Ernesto veniva da una famiglia di artigiani che costruivano armi ed erano quindi familiari con la lavorazione dei metalli, e sin da piccolo manifestò una forte inclinazione per il disegno e l’arte. La sua prima opera è stata una riproduzione della statua di San Cataldo che è il patrono del vicino comune di Supino. La statua è andata distrutta in un incendio.

Dopo il trasferimento a Roma ed alcuni studi all’Accademia di San Luca, Ernesto Biondi si è distinto immediatamente per i soggetti che sceglieva di rappresentare. Il suo spirito repubblicano e socialista lo ha portato a rappresentare la condizione delle classi umili.

Le sue opere si trovano in Italia, in Cile dove ha realizzato un monumento nella capitale Santiago del Cile e a Buenos Aires in Argentina. 

Sue sculture si trovano in diversi comuni dei Monti Lepini come nella Fontana della Pastorella di Gorga, la Fontana dei Putti di Montelanico e il Monumento a Ricciotti a Frosinone.

Una sua scultura in travertino dedicata al giurista Gaio si trova sulla facciata del Palazzo di Giustizia di Roma.

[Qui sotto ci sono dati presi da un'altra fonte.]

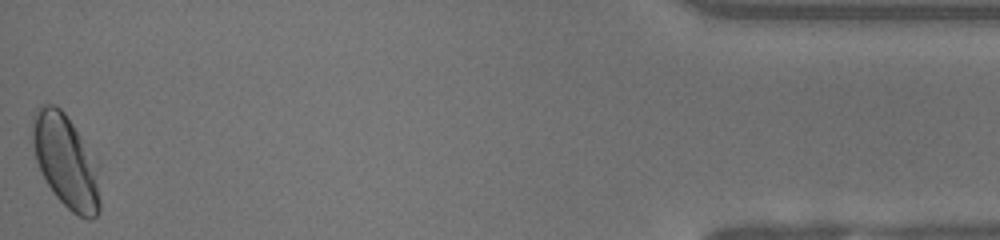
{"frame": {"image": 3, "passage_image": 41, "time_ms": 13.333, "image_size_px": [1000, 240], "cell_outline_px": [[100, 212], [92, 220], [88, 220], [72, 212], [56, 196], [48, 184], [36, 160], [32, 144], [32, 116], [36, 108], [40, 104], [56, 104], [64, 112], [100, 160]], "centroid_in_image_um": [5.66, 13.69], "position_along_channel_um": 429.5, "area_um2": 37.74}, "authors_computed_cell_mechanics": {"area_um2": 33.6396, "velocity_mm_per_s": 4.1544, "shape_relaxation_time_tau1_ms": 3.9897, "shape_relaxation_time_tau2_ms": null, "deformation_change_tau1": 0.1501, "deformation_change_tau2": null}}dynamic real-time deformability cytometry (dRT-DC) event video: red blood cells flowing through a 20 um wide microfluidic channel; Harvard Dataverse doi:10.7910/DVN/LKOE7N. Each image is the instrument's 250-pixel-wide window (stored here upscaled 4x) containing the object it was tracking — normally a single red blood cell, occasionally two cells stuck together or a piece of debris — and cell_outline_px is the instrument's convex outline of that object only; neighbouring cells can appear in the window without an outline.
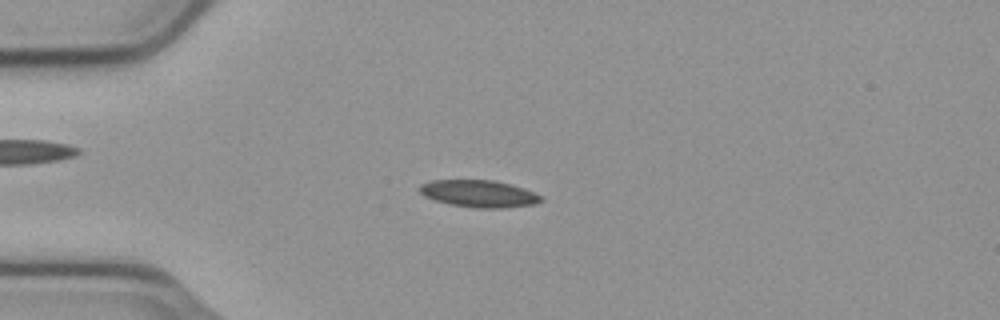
{"species": "common noctule bat (a hibernating species)", "species_latin": "Nyctalus noctula", "temperature_condition": "cold", "stored_images_in_passage": 55, "camera_frame_rate_fps": 3000, "um_per_image_px": 0.085, "animal": {"sex": "male", "body_mass_g": 23.1, "forearm_length_mm": 52.7}, "frame": {"image": 1, "passage_image": 14, "time_ms": 4.333, "image_size_px": [1000, 320], "cell_outline_px": [[544, 200], [536, 204], [504, 208], [472, 208], [448, 204], [424, 196], [416, 188], [420, 184], [432, 180], [496, 180], [512, 184], [524, 188], [544, 196]], "centroid_in_image_um": [40.73, 16.46], "position_along_channel_um": 44.3, "area_um2": 19.59}}
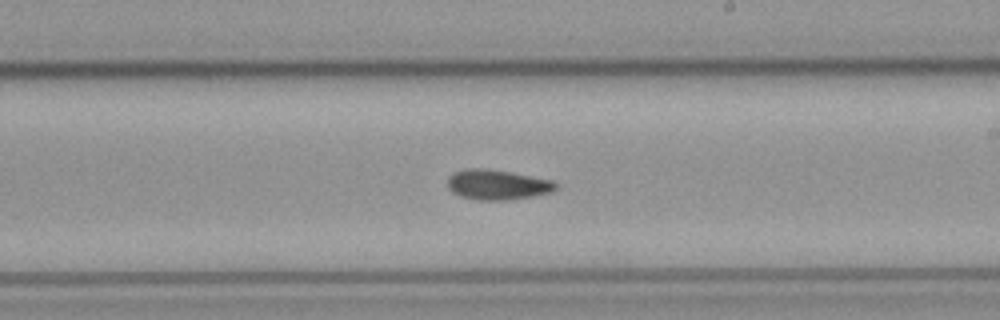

Nel 1900 Ernesto Biondi vince il primo premio (Grand Prix) all’esposizione Mondiale di Parigi per la scultura bronzea "Saturnali", 10 statue a grandezza naturale che rappresentano le antiche feste romane e che oggi sono alla Galleria Nazionale di Arte Moderna di Roma. La sua ultima opera si chiama ‘le misere recluse’ e sono un gruppo di 125 ragazze a grandezza naturale di cui però restano solo poche fotografie.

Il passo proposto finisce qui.